> _Exercise requirements_
Every line from the one with "Stock exchange trading holidays" to the end of the entries, both included, is to be copied exactly; the other lines stay out.
(Supplied material Opens)
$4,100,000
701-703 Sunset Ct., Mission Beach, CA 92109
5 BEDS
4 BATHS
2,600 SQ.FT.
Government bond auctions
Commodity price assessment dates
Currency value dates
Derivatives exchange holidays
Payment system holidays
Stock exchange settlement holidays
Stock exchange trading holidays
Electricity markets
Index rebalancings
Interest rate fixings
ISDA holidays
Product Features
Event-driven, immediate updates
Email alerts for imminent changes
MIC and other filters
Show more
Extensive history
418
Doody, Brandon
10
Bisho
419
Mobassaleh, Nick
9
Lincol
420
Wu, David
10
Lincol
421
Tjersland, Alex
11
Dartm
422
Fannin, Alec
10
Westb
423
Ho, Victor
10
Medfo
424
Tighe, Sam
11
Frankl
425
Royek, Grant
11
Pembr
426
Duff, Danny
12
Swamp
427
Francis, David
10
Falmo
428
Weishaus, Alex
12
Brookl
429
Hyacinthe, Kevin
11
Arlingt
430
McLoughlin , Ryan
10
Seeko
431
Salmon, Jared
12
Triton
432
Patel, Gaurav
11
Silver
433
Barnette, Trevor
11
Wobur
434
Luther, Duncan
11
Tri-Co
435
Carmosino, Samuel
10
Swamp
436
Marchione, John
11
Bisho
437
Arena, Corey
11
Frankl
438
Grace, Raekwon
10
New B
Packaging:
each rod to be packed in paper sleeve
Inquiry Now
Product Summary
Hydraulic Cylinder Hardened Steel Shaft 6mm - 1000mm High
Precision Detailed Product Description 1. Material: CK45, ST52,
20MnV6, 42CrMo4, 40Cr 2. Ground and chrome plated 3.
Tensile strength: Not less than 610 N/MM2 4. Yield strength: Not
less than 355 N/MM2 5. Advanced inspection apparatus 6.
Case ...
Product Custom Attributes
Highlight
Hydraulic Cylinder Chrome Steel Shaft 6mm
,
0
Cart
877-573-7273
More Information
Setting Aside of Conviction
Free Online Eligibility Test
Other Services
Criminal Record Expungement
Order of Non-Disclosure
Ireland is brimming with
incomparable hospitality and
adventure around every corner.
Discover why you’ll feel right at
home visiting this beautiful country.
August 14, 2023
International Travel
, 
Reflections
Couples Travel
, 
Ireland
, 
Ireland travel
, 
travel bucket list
(Supplied material Closes)
> _Written solution_
Stock exchange trading holidays
Electricity markets
Index rebalancings
Interest rate fixings
ISDA holidays
Product Features
Event-driven, immediate updates
Email alerts for imminent changes
MIC and other filters
Show more
Extensive history
418
Doody, Brandon
10
Bisho
419
Mobassaleh, Nick
9
Lincol
420
Wu, David
10
Lincol
421
Tjersland, Alex
11
Dartm
422
Fannin, Alec
10
Westb
423
Ho, Victor
10
Medfo
424
Tighe, Sam
11
Frankl
425
Royek, Grant
11
Pembr
426
Duff, Danny
12
Swamp
427
Francis, David
10
Falmo
428
Weishaus, Alex
12
Brookl
429
Hyacinthe, Kevin
11
Arlingt
430
McLoughlin , Ryan
10
Seeko
431
Salmon, Jared
12
Triton
432
Patel, Gaurav
11
Silver
433
Barnette, Trevor
11
Wobur
434
Luther, Duncan
11
Tri-Co
435
Carmosino, Samuel
10
Swamp
436
Marchione, John
11
Bisho
437
Arena, Corey
11
Frankl
438
Grace, Raekwon
10
New B
Packaging:
each rod to be packed in paper sleeve
Inquiry Now
Product Summary
Hydraulic Cylinder Hardened Steel Shaft 6mm - 1000mm High
Precision Detailed Product Description 1. Material: CK45, ST52,
20MnV6, 42CrMo4, 40Cr 2. Ground and chrome plated 3.
Tensile strength: Not less than 610 N/MM2 4. Yield strength: Not
less than 355 N/MM2 5. Advanced inspection apparatus 6.
Case ...
Product Custom Attributes
Highlight
Hydraulic Cylinder Chrome Steel Shaft 6mm
,
0
Cart
877-573-7273
More Information
Setting Aside of Conviction
Free Online Eligibility Test
Other Services
Criminal Record Expungement
Order of Non-Disclosure
Ireland is brimming with
incomparable hospitality and
adventure around every corner.
Discover why you’ll feel right at
home visiting this beautiful country.
August 14, 2023
International Travel
, 
Reflections
Couples Travel
, 
Ireland
, 
Ireland travel
, 
travel bucket list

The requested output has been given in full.